Top of DOCUMENT SEGMENT

3 Barbarossa's sword – Hitler's armed forces in 1941

Carrying fear before them and expectation behind – Hitler's panzer arm

Materiel
deficiencies within the army were in no way a sudden or surprising occurrence, having dogged it since the start of the war. They could hardly be attributed to battlefield losses which had been relatively light. Instead, the lack of coherent overall direction, systemic inefficiency, corrupt officialdom, rivalries between the armed services, stifling bureaucracy, and the poorly co-ordinated actions of economic planners, military commanders and industrialists led to the army's predicament. Added to this was the inherent shortage of manpower, raw materials and specialised machine tools. The result was plain; while the
Soviet Union and
Britain almost doubled their armament production in only the second year of the war, and the
United States tripled theirs,
Germany's armament production stagnated and achieved no further growth between 1940 and 1941.
1

Beyond administrative complexities, Germany's armament industry also suffered from structural flaws owing to the specialised assembly process which, as a rule, turned out technically advanced, high-quality weapons in a daunting multiplicity of makes and designs, but for these reasons proved unsuited to the demands of mass production. Underscoring the extent of industrial dispersal and accordant organisational overlap is the bewildering array of armaments being constructed which at its height saw 425 different models of aircraft in production, and equipped the army with 150 different makes of trucks and motor-cycles.

Bottom of DOCUMENT SEGMENT
Top of PROVIDED DATA

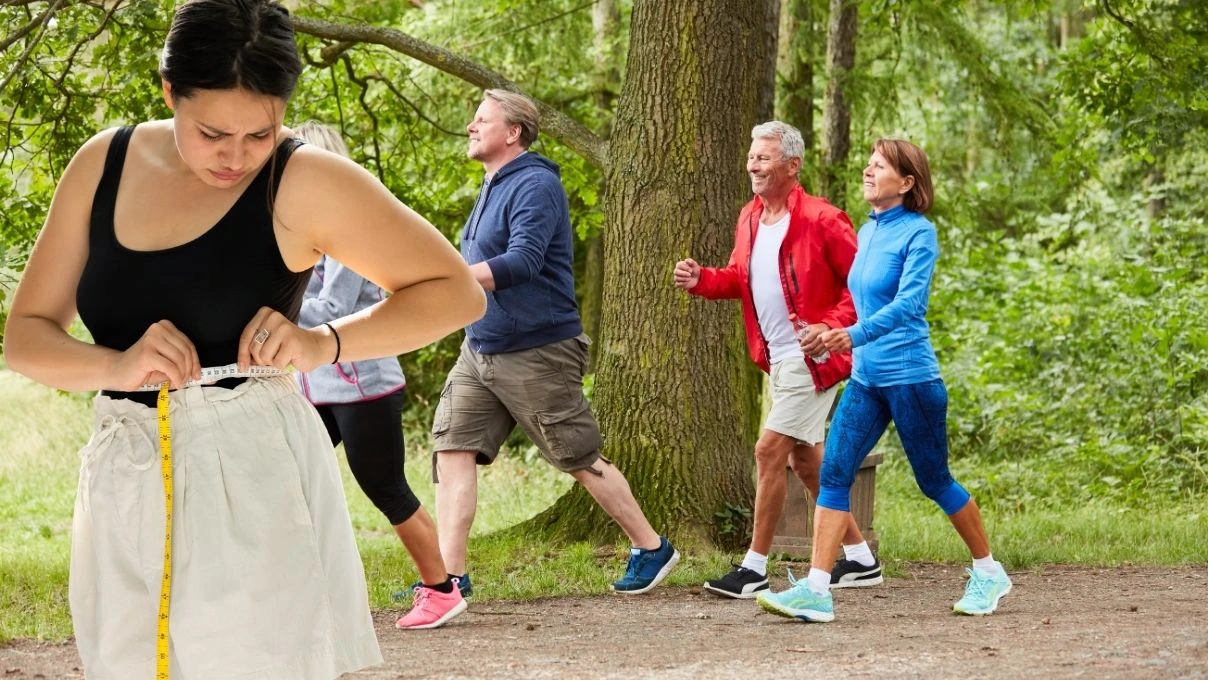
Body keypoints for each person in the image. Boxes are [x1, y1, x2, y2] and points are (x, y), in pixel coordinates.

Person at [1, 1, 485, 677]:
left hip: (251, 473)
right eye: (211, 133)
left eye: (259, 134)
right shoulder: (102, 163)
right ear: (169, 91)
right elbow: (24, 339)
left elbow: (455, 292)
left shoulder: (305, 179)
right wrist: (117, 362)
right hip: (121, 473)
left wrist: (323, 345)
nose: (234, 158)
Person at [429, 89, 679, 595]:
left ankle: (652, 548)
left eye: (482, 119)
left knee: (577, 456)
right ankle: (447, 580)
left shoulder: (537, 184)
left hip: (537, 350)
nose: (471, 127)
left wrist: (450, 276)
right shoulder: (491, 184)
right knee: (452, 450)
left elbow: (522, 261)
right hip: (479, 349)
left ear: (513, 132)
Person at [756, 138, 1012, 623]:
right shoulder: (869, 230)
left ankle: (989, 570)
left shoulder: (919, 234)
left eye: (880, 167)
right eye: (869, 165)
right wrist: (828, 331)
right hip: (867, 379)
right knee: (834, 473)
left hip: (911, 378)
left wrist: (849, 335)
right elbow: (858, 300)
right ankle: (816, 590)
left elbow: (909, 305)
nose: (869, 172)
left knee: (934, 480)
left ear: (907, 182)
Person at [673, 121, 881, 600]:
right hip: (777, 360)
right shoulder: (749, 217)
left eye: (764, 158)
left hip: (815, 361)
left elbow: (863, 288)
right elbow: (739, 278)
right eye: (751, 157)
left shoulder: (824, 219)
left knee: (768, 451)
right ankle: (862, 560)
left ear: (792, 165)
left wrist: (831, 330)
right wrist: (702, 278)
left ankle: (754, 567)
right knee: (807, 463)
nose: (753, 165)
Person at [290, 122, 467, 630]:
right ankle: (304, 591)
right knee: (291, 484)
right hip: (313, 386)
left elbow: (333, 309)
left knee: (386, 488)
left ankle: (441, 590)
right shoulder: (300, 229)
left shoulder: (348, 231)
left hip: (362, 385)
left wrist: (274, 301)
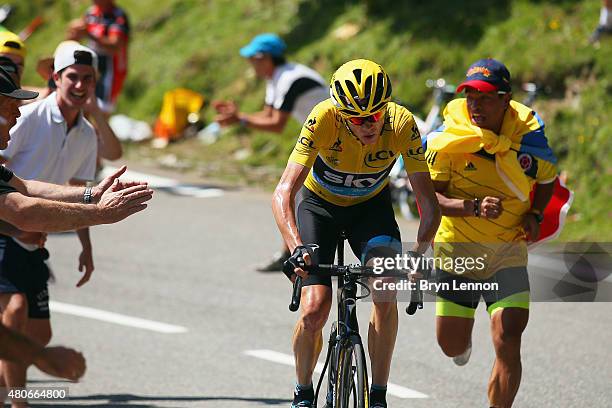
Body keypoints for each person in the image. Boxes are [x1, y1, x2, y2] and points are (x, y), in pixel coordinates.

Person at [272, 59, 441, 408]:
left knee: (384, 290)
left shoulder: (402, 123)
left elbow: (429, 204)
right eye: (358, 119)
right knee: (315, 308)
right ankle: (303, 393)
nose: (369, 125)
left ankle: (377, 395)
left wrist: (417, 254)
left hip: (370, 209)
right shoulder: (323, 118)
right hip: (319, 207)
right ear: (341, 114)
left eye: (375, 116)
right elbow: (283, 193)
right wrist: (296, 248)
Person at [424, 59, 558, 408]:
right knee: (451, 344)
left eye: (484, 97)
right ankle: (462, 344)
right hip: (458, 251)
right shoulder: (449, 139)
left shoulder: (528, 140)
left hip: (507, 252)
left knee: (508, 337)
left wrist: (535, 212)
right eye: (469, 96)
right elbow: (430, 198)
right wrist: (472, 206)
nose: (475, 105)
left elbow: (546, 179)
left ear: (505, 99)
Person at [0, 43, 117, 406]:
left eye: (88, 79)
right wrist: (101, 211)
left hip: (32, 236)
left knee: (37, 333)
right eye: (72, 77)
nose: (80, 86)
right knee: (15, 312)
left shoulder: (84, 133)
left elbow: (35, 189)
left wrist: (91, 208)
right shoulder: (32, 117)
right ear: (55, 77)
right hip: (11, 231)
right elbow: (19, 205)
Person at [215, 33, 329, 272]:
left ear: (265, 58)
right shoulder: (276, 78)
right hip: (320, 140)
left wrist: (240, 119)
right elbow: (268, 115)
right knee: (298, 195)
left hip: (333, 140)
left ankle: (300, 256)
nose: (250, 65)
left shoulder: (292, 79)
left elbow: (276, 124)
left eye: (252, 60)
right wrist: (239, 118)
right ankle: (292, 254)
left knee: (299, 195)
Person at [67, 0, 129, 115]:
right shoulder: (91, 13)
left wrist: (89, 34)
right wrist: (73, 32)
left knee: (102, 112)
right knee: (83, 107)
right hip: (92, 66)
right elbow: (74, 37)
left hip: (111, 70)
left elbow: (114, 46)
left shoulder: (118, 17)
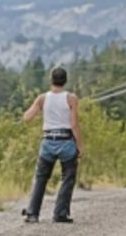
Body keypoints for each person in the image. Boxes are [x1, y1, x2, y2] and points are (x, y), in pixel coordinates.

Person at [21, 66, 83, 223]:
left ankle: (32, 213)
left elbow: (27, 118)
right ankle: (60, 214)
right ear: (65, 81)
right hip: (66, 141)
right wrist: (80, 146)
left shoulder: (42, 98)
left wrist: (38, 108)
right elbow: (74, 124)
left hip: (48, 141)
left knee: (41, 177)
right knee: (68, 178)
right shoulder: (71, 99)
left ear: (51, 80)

Bottom of PROVIDED DATA
Top of PROVIDED DATA

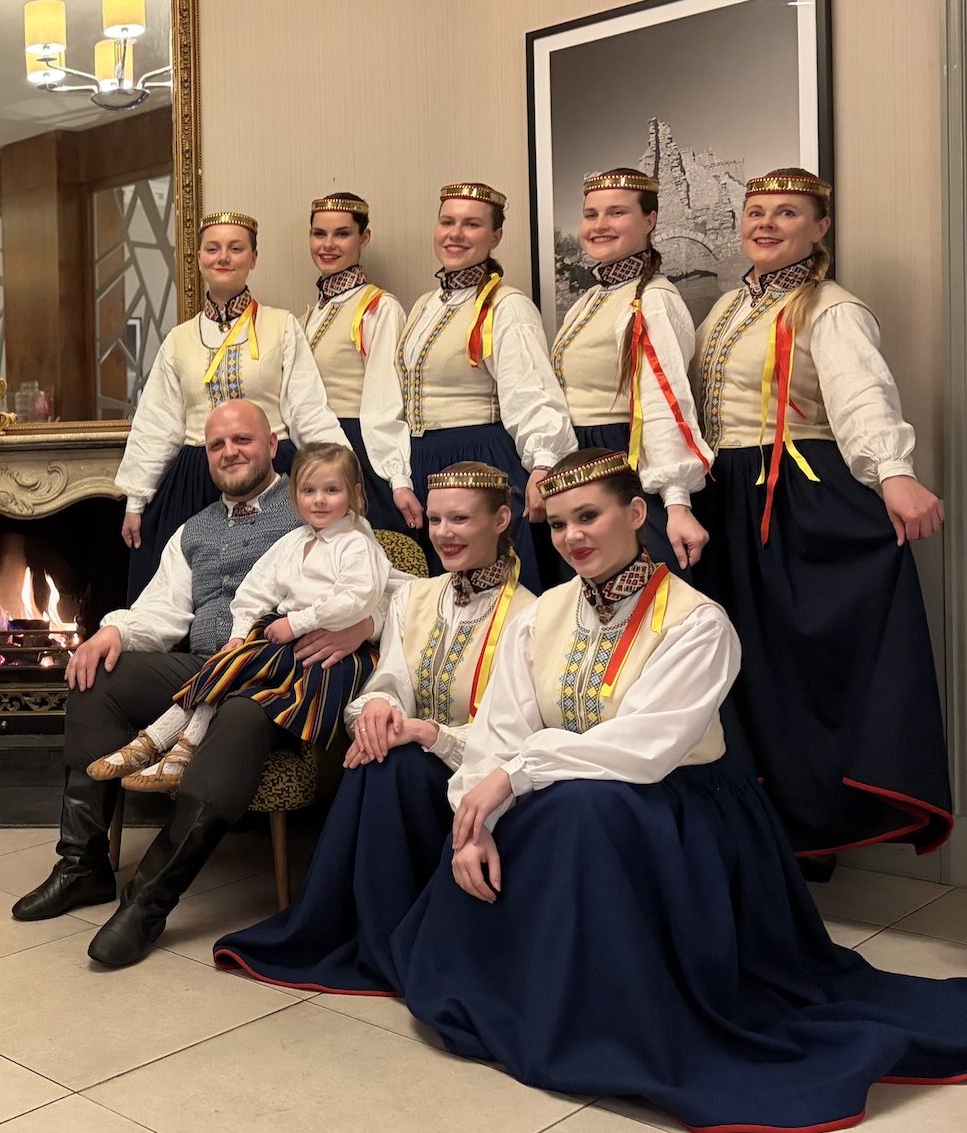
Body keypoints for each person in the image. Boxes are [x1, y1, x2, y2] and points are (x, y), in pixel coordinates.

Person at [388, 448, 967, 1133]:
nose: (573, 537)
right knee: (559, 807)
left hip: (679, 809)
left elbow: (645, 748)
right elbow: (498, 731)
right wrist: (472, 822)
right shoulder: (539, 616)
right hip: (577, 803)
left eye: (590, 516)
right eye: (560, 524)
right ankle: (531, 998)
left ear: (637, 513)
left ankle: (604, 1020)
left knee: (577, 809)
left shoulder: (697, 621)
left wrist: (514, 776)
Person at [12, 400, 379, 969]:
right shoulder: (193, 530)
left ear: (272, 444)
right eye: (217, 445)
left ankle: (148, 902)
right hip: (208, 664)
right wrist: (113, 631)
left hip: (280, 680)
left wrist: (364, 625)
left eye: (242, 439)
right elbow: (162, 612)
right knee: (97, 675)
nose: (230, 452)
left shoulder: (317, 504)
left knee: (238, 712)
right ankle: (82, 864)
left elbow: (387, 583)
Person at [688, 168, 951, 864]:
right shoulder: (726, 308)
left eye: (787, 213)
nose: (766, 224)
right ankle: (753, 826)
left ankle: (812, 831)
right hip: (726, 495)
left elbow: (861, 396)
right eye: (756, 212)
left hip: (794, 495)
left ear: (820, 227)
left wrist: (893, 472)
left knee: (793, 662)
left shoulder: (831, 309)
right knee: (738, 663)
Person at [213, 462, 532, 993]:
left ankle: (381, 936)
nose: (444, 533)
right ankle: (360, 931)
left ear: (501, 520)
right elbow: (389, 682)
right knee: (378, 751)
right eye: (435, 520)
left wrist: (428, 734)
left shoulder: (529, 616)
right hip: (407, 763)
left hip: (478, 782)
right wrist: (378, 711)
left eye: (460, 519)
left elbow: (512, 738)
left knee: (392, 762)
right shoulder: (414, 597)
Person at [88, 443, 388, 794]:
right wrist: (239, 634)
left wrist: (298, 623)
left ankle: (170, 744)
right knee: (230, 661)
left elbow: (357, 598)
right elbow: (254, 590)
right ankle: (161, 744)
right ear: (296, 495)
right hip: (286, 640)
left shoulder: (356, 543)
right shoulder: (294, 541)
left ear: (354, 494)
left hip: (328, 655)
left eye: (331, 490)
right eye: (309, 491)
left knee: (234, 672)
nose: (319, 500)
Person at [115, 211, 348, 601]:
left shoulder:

Bottom of PROVIDED DATA

WHAT TO PRODUCE → In the excerpt on Hitler's armed forces in 1941, how many different models of aircraft were in production at the height of the dispersal?

RESULT → 425 different models of aircraft.